There are folks out there who recommend to independent authors that the best way to make money through your writing is to be prolific. The reason for this is that independent authors don’t have the publicity and distribution network big publishers have. You have to write enough to establish a definite brand for yourself and to keep afloat in the flood of content that’s now available at Amazon, for example. This rate sacrifices some in quality, of course, especially on the editing and revision side, but if you look at benefit vs. costs, you can find a balance that suits your fans while costing you the least in time and money. This business plan works for some authors, but Wilke is complaining about the decline in quality this causes.

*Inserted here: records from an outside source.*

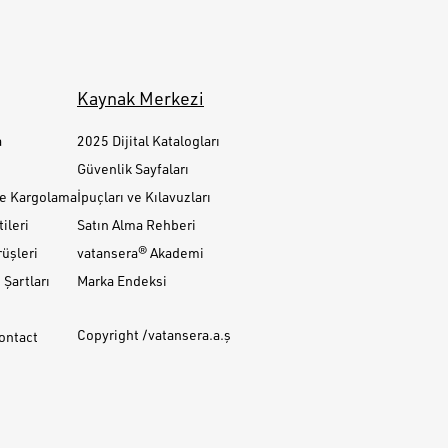
Kaynak Merkezi
a
2025 Dijital Katalogları
Güvenlik Sayfaları
ve Kargolama
İpuçları ve Kılavuzları
ileri
Satın Alma Rehberi
üşleri
vatansera® Akademi
Şartları
Marka Endeksi
Copyright /vatansera.a.ş
Contact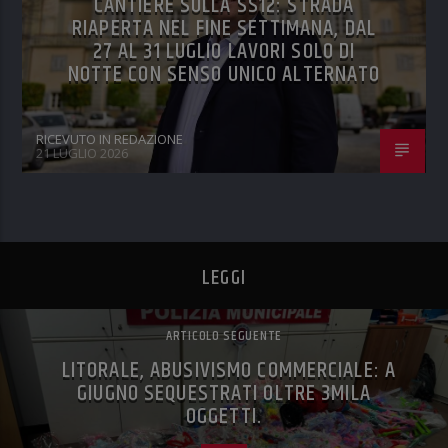
CANTIERE SULLA SS12: STRADA
RIAPERTA NEL FINE SETTIMANA, DAL
27 AL 31 LUGLIO LAVORI SOLO DI
NOTTE CON SENSO UNICO ALTERNATO
RICEVUTO IN REDAZIONE
21 LUGLIO 2026
LEGGI
ARTICOLO SEGUENTE
LITORALE, ABUSIVISMO COMMERCIALE: A
GIUGNO SEQUESTRATI OLTRE 3MILA
OGGETTI.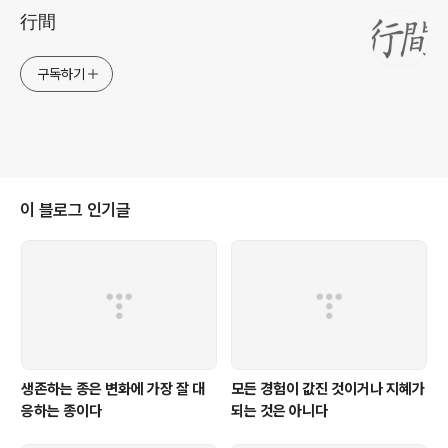
行間
구독하기
이 블로그 인기글
생존하는 종은 변화에 가장 잘 대
모든 경험이 값진 것이거나 지혜가
응하는 종이다
되는 것은 아니다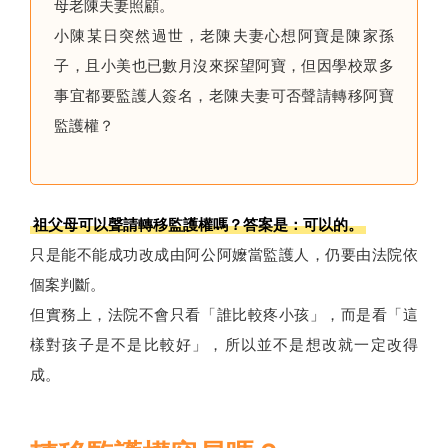
母老陳夫妻照顧。
小陳某日突然過世，老陳夫妻心想阿寶是陳家孫
子，且小美也已數月沒來探望阿寶，但因學校眾多
事宜都要監護人簽名，老陳夫妻可否聲請轉移阿寶
監護權？
祖父母可以聲請轉移監護權嗎？答案是：可以的。
只是能不能成功改成由阿公阿嬤當監護人，仍要由法院依
個案判斷。
但實務上，法院不會只看「誰比較疼小孩」，而是看「這
樣對孩子是不是比較好」，所以並不是想改就一定改得
成。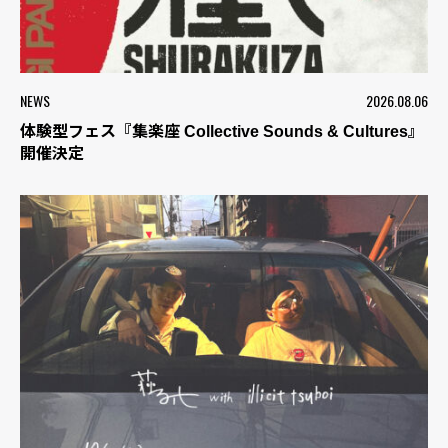
NEWS
2026.08.06
体験型フェス『集楽座 Collective Sounds & Cultures』
開催決定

This is an interesting article, falling as it does on the heels of the Hugo kerfluffle. Quality is one of the issues discussed there, as the Sad/Rabid Puppies have been complaining about the Hugo’s becoming literary awards and leaving behind the average writer who is only aiming at satisfying his or her fans and making a living at it. There’s been something of a firestorm in the comments section of Wilke’s essay, too, as various independent authors have checked in with their opinions. One writer notes she publishes 10 novels a year. This kind of productivity isn’t really anything new. Stephen King, for example, is known for being a very fast writer. Pulp mystery writer Mickey Spillane could reportedly write a novel in two days. Both these writers had editors to clean up after them, of course, which is where the current difference lies.

I have to say I’m with Wilke to a point. I’m not expecting to read a Pulitzer Prize winner every time out, but I do appreciate it when authors spend some time or money on getting their manuscripts edited. All books have an error or two, but I’m unfortunately a little OCD about grammar. Where are my meds?